What to produce:
Work out how many lines of the listing hold the string "breast". Answer with that number alone.

Information shown:

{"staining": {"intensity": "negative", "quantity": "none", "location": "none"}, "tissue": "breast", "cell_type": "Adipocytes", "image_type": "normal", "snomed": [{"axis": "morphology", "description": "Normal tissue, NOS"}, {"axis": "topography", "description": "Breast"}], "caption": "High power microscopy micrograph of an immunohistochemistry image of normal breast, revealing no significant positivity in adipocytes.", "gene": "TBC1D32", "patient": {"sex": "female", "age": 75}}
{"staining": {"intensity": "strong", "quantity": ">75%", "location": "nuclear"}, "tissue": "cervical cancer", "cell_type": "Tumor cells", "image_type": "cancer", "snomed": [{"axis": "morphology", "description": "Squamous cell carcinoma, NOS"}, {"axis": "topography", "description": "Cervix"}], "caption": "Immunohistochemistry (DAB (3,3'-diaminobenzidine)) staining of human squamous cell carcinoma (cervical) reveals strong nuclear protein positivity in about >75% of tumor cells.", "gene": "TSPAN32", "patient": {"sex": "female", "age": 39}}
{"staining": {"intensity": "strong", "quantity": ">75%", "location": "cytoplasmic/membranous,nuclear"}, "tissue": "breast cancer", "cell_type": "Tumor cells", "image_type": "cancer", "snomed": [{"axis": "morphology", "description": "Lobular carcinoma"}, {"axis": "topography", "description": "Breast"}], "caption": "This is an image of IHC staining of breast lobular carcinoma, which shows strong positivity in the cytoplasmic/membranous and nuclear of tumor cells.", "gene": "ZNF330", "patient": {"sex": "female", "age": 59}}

Output for this task:
2